**QUOTED PASSAGE**
By M.L. LYKE Mail Author
SEATTLE POST-INTELLIGENCER REPORTER

Photo of nun standing on ferry dock  
Real estate agents describe Shaw as a "closed" island. Turnover is minimal. Prices are high. And locals are quick to snatch up anything listed. "When properties on Shaw come on the market, they sell pretty quickly -- and typically to people from Shaw," says Merri Ann Simonson, sales associate at Coldwell Banker offices on San Juan Island.

Current listings include a small cabin on almost 8 acres for $229,000 and a 28-acre waterfront parcel for $1.2 million. Islanders talk about multimillion-dollar sales to new high-tech executives, including a prized 300-acre waterfront parcel along the channel separating Shaw and Orcas. They also talk about what such sales mean for escalating property taxes.

"I don't know how my three children will be able to keep our property because of the taxes," says third-generation islander Henry Hoffman, leaning back in a turn-of-the-century school desk inside the historical museum. "That property's been in the family 100 years."

**WORK INSTRUCTION 1**
Write out everything in the Shaw Island article from "Photo of nun" down to "escalating property taxes.", keeping the wording unchanged.
**WORK INSTRUCTION 2**
According to the Shaw Island article, what is the listed price of the 28-acre waterfront parcel?
The entries after the Shaw Island article aren't needed for any of this.

**EXCERPTED RECORDS**

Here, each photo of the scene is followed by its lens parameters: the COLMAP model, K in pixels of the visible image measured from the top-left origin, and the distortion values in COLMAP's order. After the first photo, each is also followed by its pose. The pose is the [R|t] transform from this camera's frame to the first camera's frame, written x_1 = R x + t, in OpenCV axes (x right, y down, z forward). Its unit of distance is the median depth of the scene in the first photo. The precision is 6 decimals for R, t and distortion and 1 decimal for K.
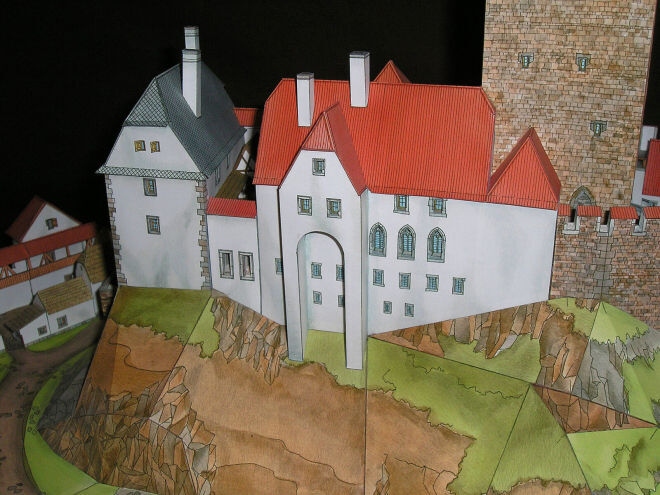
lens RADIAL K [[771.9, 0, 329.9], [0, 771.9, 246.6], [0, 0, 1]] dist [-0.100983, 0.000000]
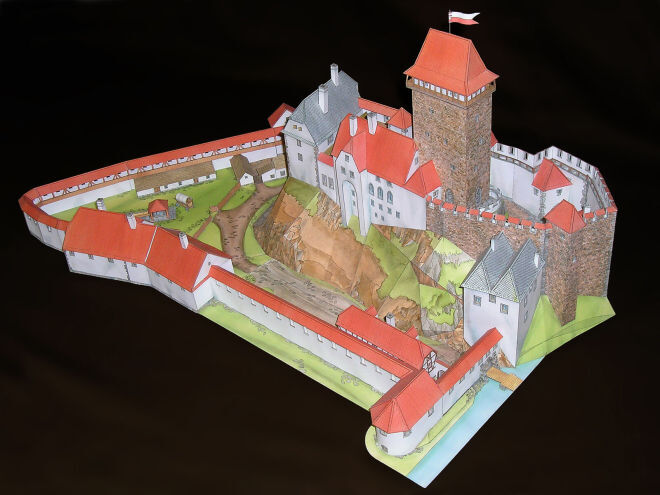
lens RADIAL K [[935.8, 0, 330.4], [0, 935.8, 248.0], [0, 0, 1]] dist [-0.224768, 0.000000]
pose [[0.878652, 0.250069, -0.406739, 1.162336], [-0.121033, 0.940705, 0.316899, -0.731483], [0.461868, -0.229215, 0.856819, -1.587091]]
...
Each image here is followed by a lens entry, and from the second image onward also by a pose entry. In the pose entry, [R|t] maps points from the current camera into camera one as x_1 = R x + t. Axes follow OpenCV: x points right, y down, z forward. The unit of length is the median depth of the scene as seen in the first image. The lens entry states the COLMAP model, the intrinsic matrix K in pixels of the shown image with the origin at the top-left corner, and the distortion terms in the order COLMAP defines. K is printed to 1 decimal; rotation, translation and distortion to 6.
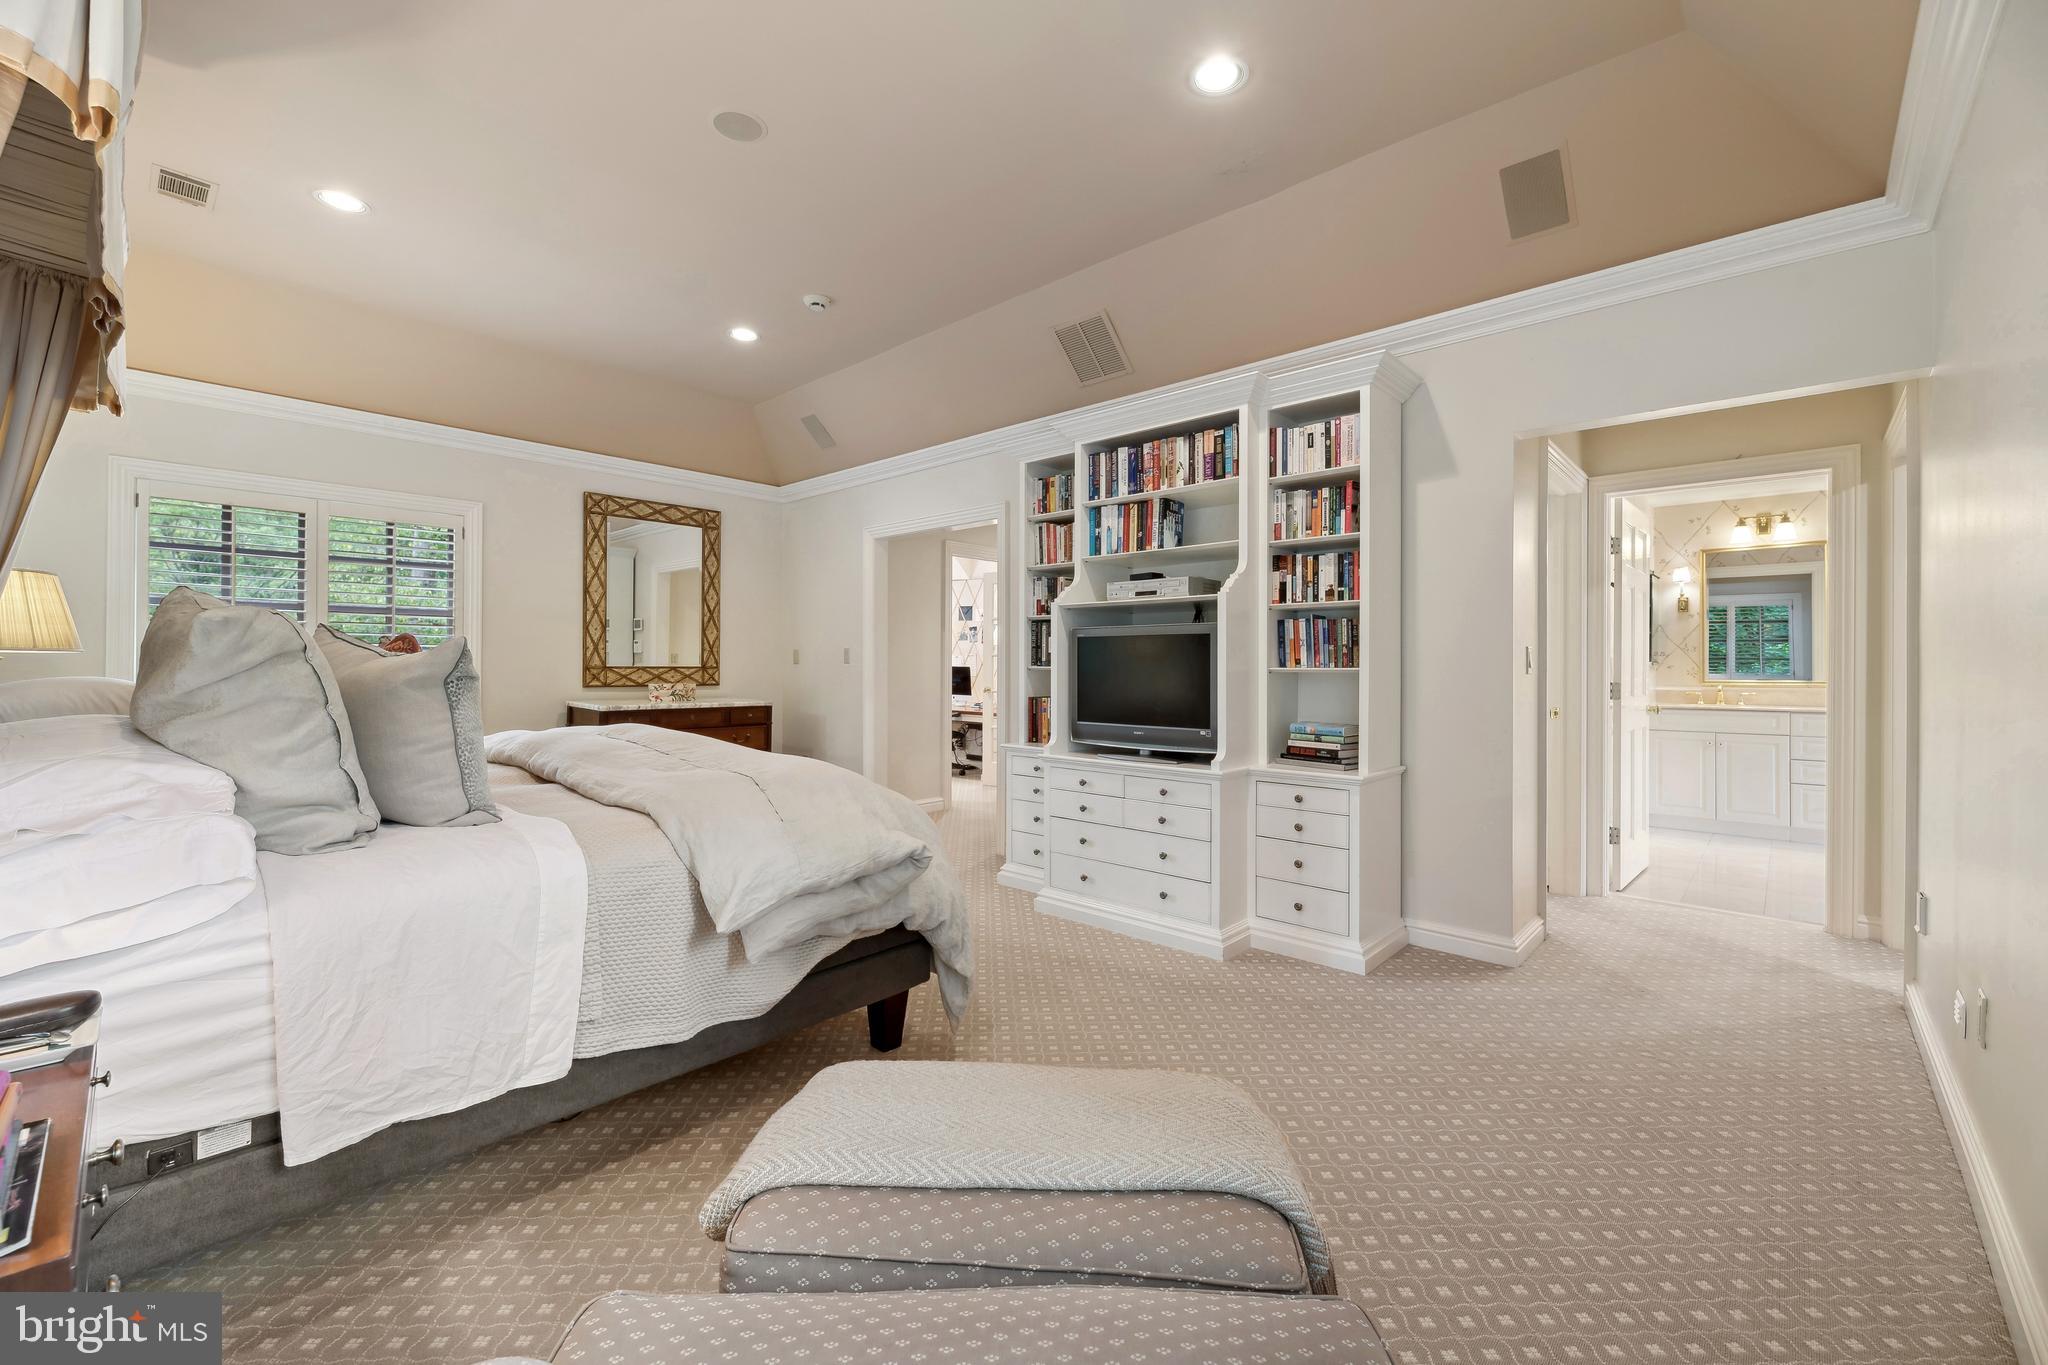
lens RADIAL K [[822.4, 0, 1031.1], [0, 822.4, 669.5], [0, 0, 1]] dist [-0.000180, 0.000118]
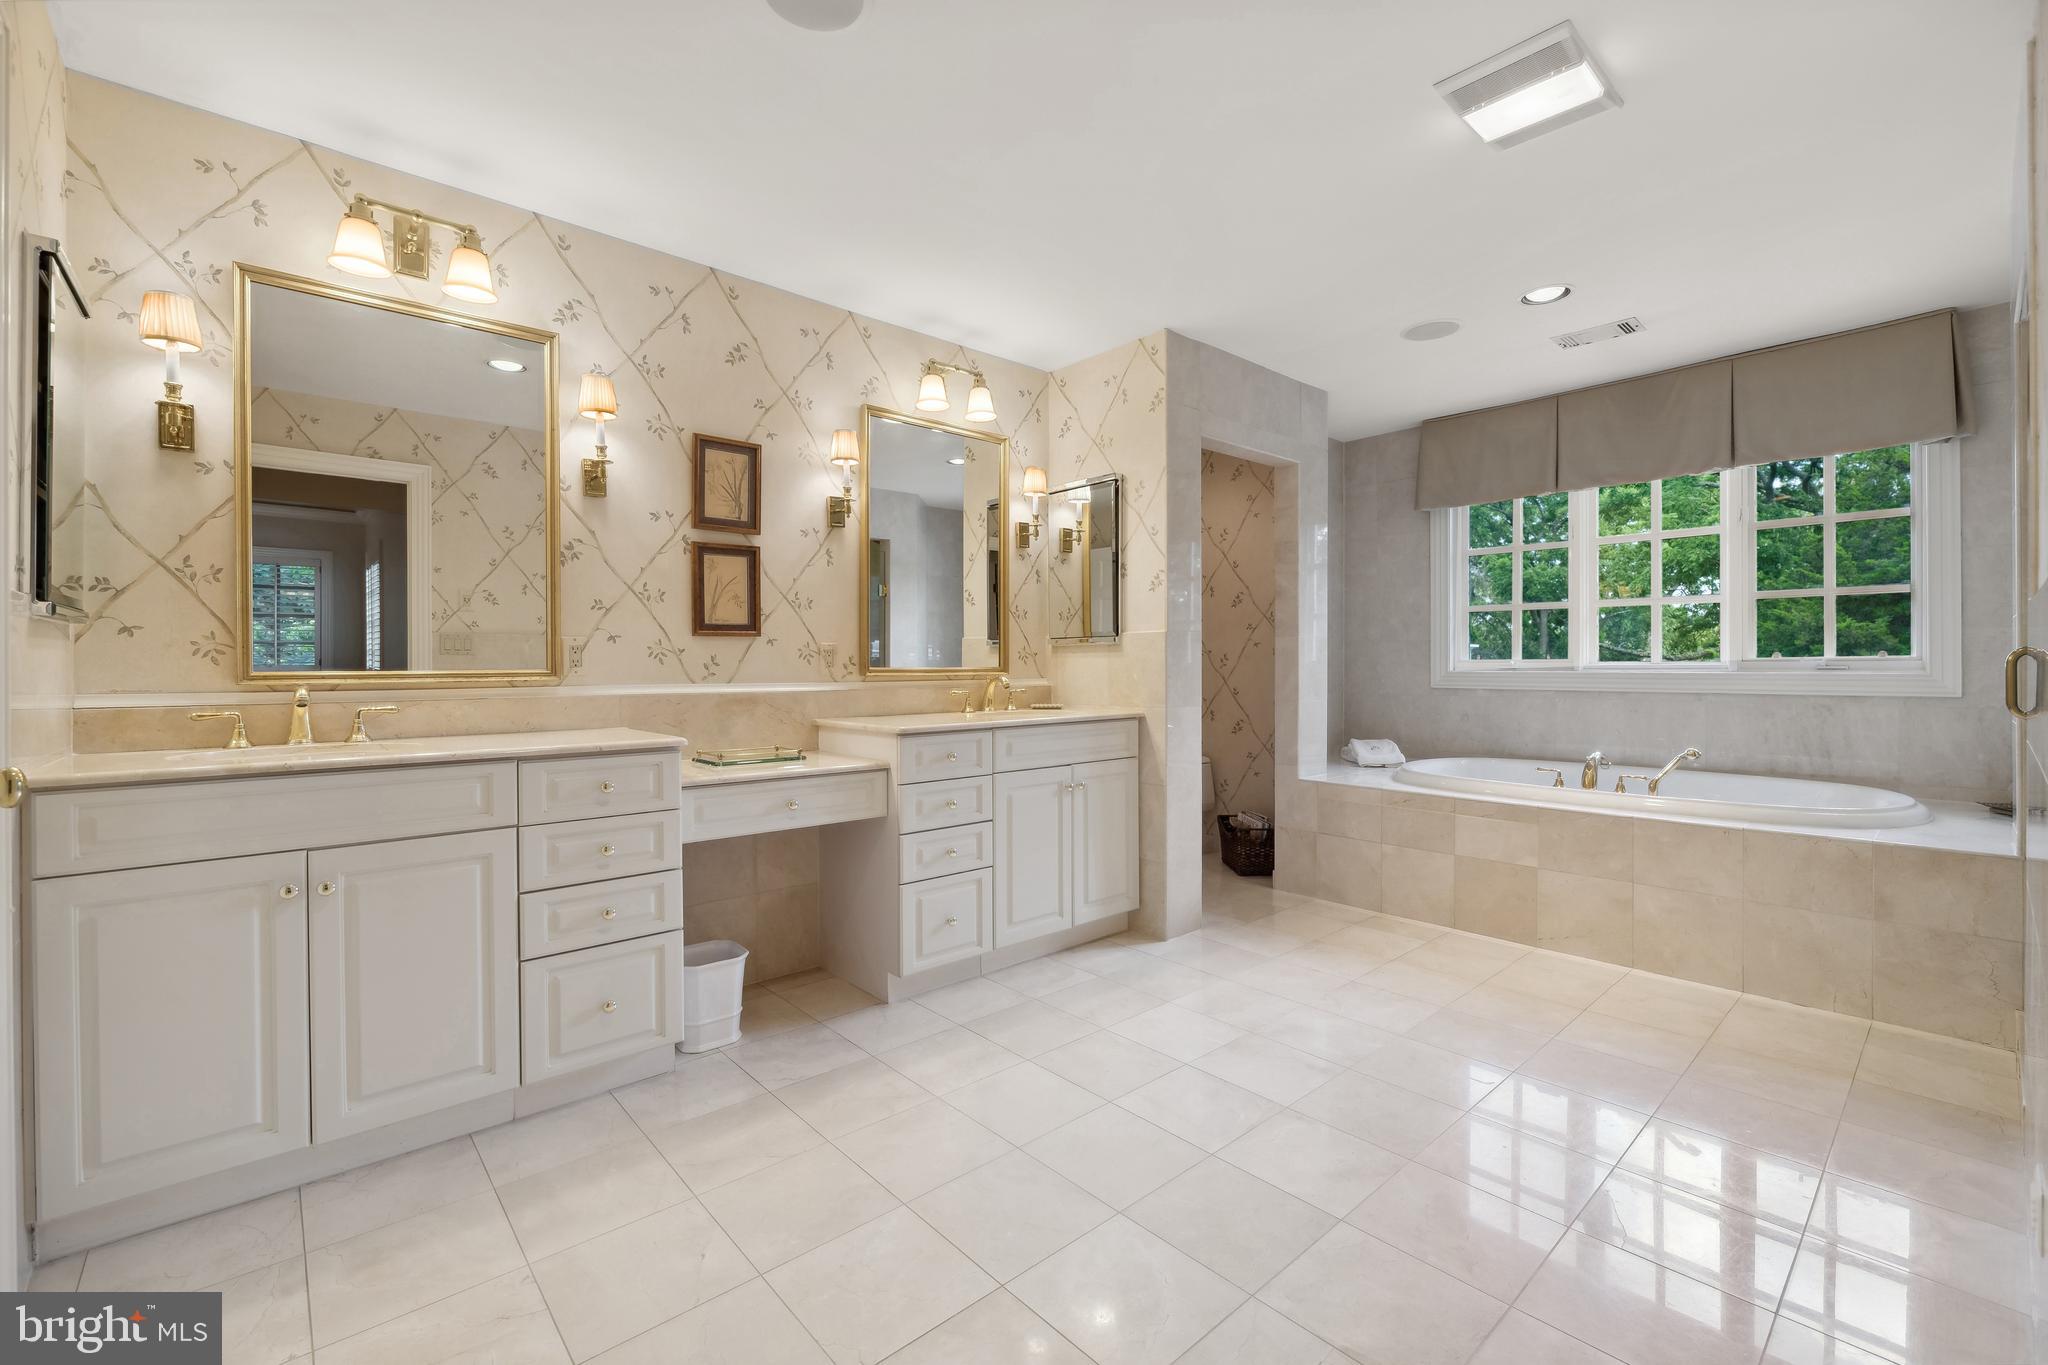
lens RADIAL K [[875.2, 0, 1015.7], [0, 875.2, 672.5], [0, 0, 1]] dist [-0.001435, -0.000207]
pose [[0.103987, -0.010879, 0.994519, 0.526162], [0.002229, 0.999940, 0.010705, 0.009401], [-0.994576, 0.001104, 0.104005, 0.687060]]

**EXERCISE RESULT 1**
Photo of nun standing on ferry dock  
Real estate agents describe Shaw as a "closed" island. Turnover is minimal. Prices are high. And locals are quick to snatch up anything listed. "When properties on Shaw come on the market, they sell pretty quickly -- and typically to people from Shaw," says Merri Ann Simonson, sales associate at Coldwell Banker offices on San Juan Island.

Current listings include a small cabin on almost 8 acres for $229,000 and a 28-acre waterfront parcel for $1.2 million. Islanders talk about multimillion-dollar sales to new high-tech executives, including a prized 300-acre waterfront parcel along the channel separating Shaw and Orcas. They also talk about what such sales mean for escalating property taxes.

**EXERCISE RESULT 2**
$1.2 million